Where grounding lines sit on retrograde beds, geometry alters the force balance in a fundamentally different way: any perturbation that drives grounding-line retreat pushes it inland into deeper water, so the ice must be thicker to float. This increases the driving stress and increases grounding-line flux non-linearly with thickness (Benn and Evans, 2010). Once boundary resistance (shelf buttressing and lateral drag) is weakened, this geometric feedback becomes the main control on whether retreat self-limits or accelerates into a marine ice sheet instability regime (Schoof, 2012). Pine Island Glacier (PIG) is a clear example. Favier et al (2014) forced three models (Elmer/Ice, BISICLES L1L2, and Úa with several sub-ice-shelf melt perturbations (m1–m4). For realistic “strong” perturbations (m2, m3), Elmer/Ice and BISICLES both show a ~40 km grounding-line retreat across the steep reverse slope within a few years, with peak dynamic imbalance 130 Gt yr⁻¹. Crucially, once retreat is triggered, the details of the melt pattern matter less than the bed geometry: different perturbations produce very similar retreat across the retrograde trench. In “reverse” experiments, where melt is reduced back towards present-day values after retreat starts, the grounding line does not stabilise on the reverse slope but continues to retreat to the bottom of the trench; only very strong melt reductions (<10–25 % of present rates) cause re-advance. Joughin et al (2014) reach a similar conclusion for Thwaites glacier, whose grounding line currently sits on a coastal sill ~600 m b.s.l., with a deep (>1200 m) inland basin 60–80 km upstream. A basin-scale SSA model is used, forced with different melt scenarios. For all but the lowest melt case (m = 0.5), grounding line eventually retreats into the deep basin and crosses a “threshold” where basin-wide mass loss exceeds 1 mm yr⁻¹ sle, which they interpret as onset of rapid collapse. It takes ~200–900 yr to reach the threshold depending on melt and margin strength. Together with PIG, this shows that, for glaciers with reverse-slope beds, geometry and longitudinal coupling set the long-term fate once buttressing is reduced; ocean forcing mainly sets how quickly the threshold is crossed, not whether the system is fundamentally stable.

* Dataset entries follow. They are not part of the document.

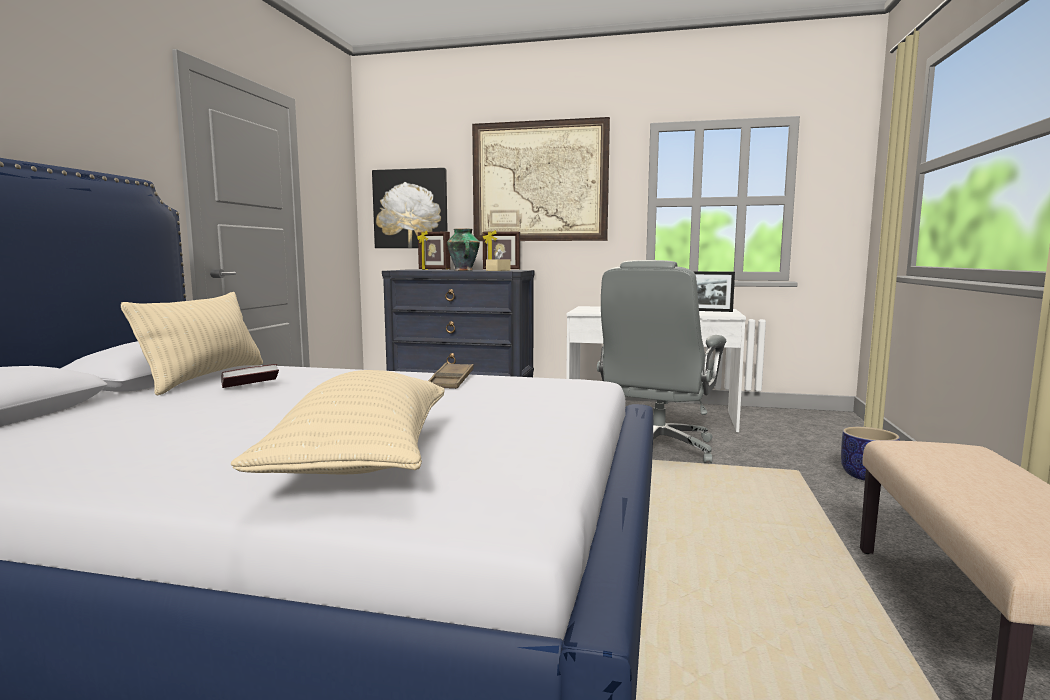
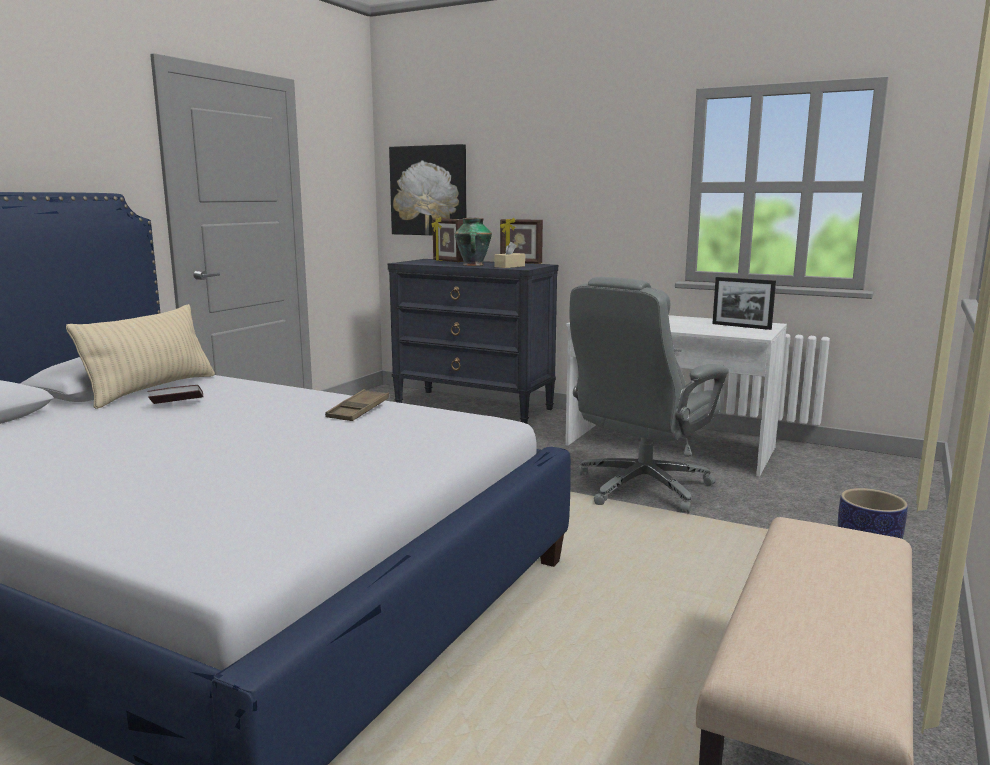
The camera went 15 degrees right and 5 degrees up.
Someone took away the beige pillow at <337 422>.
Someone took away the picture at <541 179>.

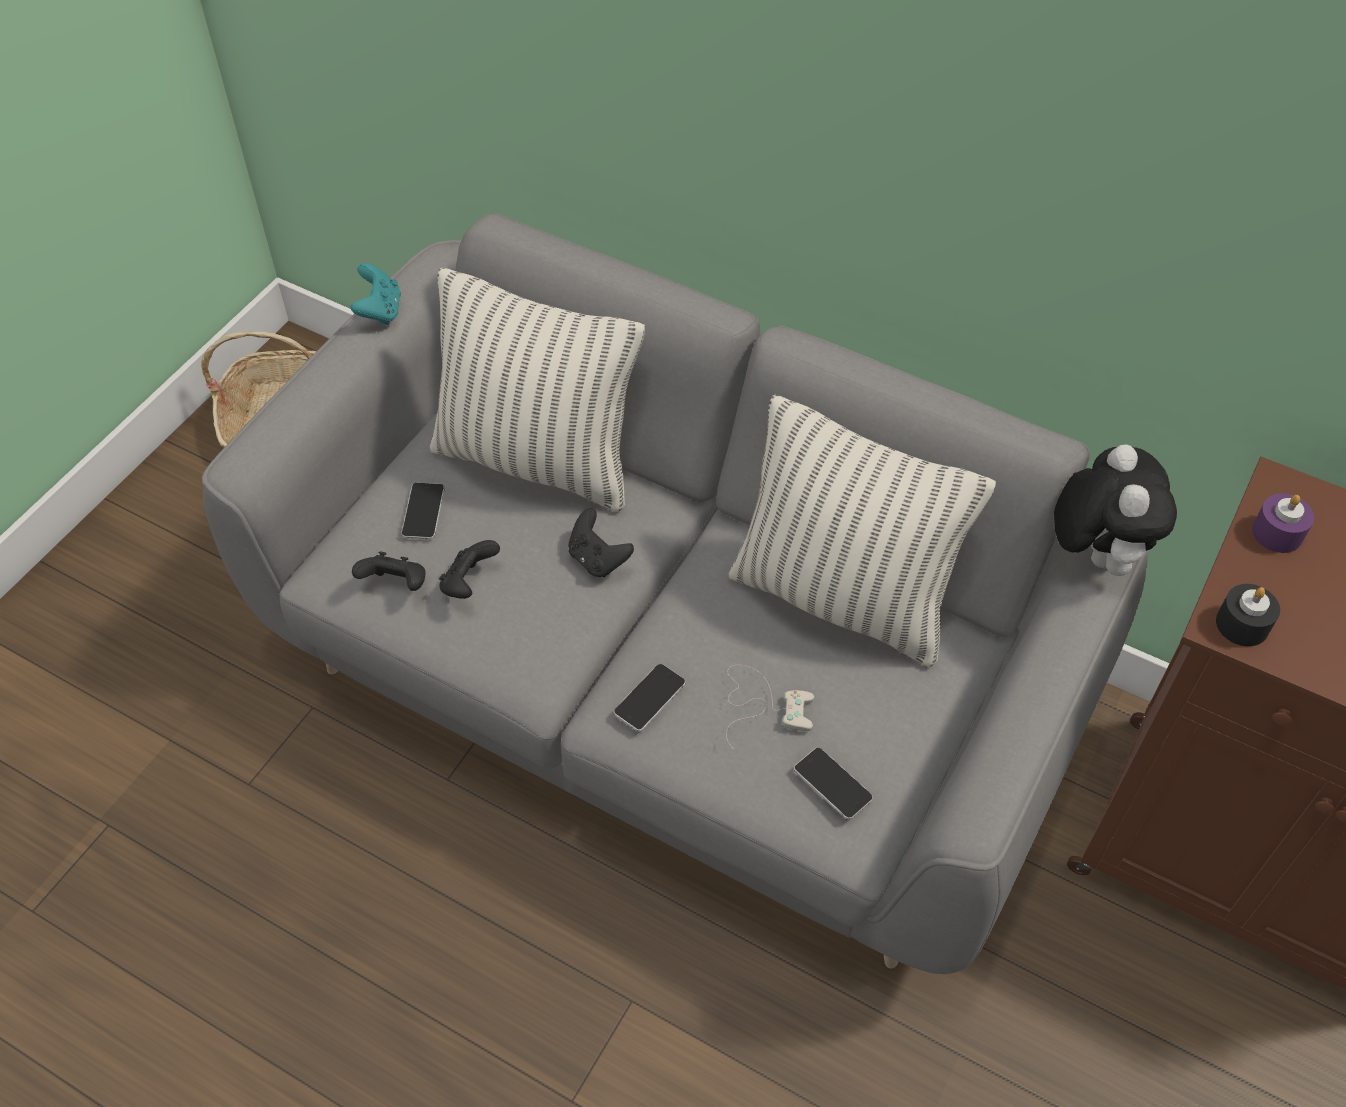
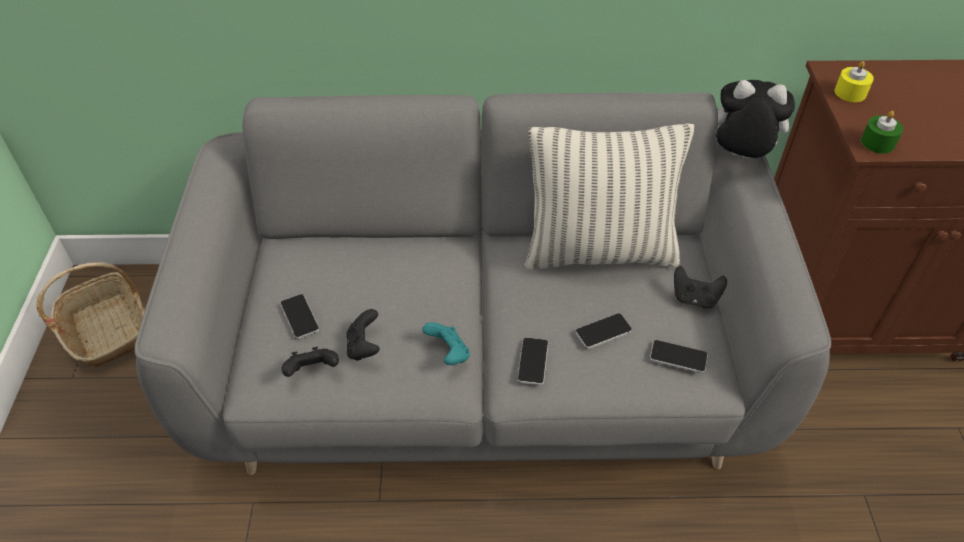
The camera went 30 degrees left and 5 degrees down.
Someone carried the turquoise game controller from <376 294> to <446 343>.
Someone swapped the white game controller at <770 707> for the phone at <603 331>.
Someone carried the black game controller from <601 543> to <700 287>.
Someone rotated the plush toy at <1115 510> by 45 degrees counterclockwise.
Someone repainted the purple candle at <1283 523>, which became the yellow candle at <854 81>.
Someone repainted the black candle at <1248 615>, which became the green candle at <882 132>.
Someone took away the pillow at <537 389>.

Viewed through a force-balance lens, recent accelerations of Greenland and Antarctic outlet glaciers occur when gravitational driving stress is redistributed among basal traction, longitudinal stresses, and lateral drag. In Greenland, melt-driven weakening of the bed interacts with seasonal and secular changes in frontal back-stress to produce strong but relatively localised speed-ups. In West Antarctica, by contrast, weak marine sediments, extensive ice shelves, and retrograde beds create a system in which even modest reductions in buttressing reorganise the longitudinal stress field and can potentially trigger non-linear grounding-line retreat. A force-balance perspective therefore shows that fast flow of the outlet glacier is not the product of a single external forcing, but of how these forcings interact with each glacier’s internal stress hierarchy – a distinction is essential for anticipating their future instability.